*TEXT EXTRACT*:
Host Namespaces and Privileges
Overview
Linux namespaces are the fundamental isolation mechanism that makes containers possible. Each namespace type provides a separate view of a specific system resource. Kubernetes allows pods to opt out of this isolation and share namespaces with the host -- a powerful but extremely dangerous configuration.
This section covers the risks of sharing host namespaces, running privileged containers, and the security controls you must enforce to prevent these attack vectors.
Linux Namespaces in Containers
hostNetwork
When hostNetwork: true is set, the pod uses the host's network namespace instead of getting its own.
What It Enables
- Pod sees all network interfaces on the host (eth0, docker0, cni0, etc.)
- Pod can bind to any host port directly
- Pod can see all network traffic on the host
- Pod has the same IP address as the host node
- Pod can access node-level services listening on localhost
The Risk
# DANGEROUS: Pod with host network access
apiVersion: v1
kind: Pod
metadata:
name: host-network-pod
spec:
hostNetwork: true # Shares the host's network namespace
containers:
- name: attacker
image: nicolaka/netshoot
command: ["sleep", "infinity"]Why hostNetwork Is Dangerous
A container with hostNetwork: true can:
- Sniff all network traffic on the node (including other pods)
- Access the kubelet API on localhost:10250
- Access the metadata service (cloud provider instance metadata)
- Bind to any port on the host, potentially impersonating services
- Bypass NetworkPolicies (which operate on pod IPs, not host IPs)
- Access etcd if running on a control plane node (localhost:2379)
Legitimate Use Cases
Only a few workloads genuinely need hostNetwork:
- CNI plugins (Calico, Cilium, Flannel) -- they configure the host network
- kube-proxy -- manages iptables rules on the host
- Ingress controllers -- sometimes need direct host port access
- Monitoring agents -- node-level network metrics
hostPID
When hostPID: true is set, the pod shares the host's PID namespace.
What It Enables
- Pod can see all processes running on the host
- Pod can see processes in other containers
- Pod can send signals to host processes (with appropriate capabilities)

*LISTED ENTRIES*:
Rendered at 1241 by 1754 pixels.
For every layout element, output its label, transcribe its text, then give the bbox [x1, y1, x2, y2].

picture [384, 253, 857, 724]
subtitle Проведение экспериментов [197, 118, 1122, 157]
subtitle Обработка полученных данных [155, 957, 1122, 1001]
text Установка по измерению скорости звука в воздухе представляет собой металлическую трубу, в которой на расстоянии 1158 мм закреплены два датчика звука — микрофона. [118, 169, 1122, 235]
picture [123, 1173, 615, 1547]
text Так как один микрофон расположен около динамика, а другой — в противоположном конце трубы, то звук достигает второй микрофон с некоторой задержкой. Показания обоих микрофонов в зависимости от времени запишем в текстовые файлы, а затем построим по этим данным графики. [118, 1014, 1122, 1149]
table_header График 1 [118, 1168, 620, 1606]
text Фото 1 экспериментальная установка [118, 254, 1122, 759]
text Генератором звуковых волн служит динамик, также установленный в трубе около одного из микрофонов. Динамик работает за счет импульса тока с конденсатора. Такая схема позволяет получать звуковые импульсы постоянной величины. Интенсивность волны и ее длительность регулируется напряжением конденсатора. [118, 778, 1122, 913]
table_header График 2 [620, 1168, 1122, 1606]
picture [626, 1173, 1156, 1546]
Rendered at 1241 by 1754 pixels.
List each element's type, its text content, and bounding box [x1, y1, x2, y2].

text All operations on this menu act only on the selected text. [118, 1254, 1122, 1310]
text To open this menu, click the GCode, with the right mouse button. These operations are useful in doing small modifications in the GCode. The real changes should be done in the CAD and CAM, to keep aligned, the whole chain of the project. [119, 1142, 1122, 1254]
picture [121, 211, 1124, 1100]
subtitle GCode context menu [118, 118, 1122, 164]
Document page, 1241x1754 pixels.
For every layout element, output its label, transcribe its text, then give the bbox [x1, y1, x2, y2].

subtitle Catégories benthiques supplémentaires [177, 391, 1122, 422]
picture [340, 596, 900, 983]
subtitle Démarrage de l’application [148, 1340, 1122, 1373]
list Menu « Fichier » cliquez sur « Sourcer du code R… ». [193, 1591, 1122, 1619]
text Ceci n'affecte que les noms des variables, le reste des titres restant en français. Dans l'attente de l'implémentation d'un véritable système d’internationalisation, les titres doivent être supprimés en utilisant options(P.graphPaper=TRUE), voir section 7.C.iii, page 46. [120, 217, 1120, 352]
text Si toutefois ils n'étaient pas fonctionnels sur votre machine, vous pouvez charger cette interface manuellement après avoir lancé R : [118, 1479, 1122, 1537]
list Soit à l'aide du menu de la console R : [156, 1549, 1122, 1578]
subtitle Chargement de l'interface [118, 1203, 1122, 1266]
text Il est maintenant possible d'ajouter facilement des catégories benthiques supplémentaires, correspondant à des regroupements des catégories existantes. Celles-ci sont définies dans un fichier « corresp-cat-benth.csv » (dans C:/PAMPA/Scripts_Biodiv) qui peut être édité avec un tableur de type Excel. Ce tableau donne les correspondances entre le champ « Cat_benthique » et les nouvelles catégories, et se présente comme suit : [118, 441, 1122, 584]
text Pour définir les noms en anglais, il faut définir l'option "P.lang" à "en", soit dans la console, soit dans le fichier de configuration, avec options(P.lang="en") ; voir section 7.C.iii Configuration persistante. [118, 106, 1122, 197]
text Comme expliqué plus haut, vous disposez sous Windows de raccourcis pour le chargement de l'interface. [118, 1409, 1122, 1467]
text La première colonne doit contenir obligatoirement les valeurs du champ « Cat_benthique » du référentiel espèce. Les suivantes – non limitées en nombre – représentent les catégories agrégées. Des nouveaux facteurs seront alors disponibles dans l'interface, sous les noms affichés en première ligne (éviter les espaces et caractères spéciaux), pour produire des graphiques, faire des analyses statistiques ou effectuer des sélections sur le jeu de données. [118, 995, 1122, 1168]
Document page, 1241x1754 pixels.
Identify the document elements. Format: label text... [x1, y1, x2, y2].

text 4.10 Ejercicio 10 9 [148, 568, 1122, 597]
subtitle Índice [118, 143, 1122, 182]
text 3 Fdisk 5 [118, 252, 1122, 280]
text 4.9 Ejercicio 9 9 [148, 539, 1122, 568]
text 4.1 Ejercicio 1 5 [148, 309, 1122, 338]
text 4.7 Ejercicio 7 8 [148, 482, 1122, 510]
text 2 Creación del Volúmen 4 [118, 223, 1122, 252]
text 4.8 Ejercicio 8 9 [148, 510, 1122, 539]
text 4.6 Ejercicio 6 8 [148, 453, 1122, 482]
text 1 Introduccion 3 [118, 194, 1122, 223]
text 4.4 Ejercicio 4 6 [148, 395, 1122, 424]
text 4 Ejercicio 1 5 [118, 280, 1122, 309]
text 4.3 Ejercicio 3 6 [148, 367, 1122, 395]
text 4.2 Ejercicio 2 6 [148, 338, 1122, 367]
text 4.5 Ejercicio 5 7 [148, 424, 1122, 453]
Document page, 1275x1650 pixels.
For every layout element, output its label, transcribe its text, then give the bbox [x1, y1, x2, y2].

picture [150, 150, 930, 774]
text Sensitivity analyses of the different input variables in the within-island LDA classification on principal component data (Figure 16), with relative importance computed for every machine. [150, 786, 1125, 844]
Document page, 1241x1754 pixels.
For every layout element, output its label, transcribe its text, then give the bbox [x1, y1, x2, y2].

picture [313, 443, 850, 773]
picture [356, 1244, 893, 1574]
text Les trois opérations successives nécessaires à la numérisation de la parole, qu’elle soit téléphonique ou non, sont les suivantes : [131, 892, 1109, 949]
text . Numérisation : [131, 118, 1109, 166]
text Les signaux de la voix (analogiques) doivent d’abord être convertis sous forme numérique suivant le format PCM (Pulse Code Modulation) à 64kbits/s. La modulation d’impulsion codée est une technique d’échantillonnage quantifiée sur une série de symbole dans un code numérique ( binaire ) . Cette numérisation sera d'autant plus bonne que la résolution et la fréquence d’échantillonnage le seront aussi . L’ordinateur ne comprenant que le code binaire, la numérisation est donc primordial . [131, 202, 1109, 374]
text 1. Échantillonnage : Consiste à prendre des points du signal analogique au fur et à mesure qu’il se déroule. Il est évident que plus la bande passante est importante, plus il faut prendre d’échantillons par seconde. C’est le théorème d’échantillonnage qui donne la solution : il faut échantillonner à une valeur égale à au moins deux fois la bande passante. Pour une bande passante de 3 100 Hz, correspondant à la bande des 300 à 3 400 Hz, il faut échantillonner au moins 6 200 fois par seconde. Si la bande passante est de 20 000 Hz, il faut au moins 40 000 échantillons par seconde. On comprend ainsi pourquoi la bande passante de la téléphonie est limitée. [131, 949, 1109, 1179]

*INSTRUCTIONS FOR THE TASK*: Can you write out, word for word, the part of the host namespaces page above that opens with the words containing "Host Namespaces and" and closes with "docker0, cni0, etc.)"?

*OUTPUT BELOW*:
Host Namespaces and Privileges
Overview
Linux namespaces are the fundamental isolation mechanism that makes containers possible. Each namespace type provides a separate view of a specific system resource. Kubernetes allows pods to opt out of this isolation and share namespaces with the host -- a powerful but extremely dangerous configuration.
This section covers the risks of sharing host namespaces, running privileged containers, and the security controls you must enforce to prevent these attack vectors.
Linux Namespaces in Containers
hostNetwork
When hostNetwork: true is set, the pod uses the host's network namespace instead of getting its own.
What It Enables
- Pod sees all network interfaces on the host (eth0, docker0, cni0, etc.)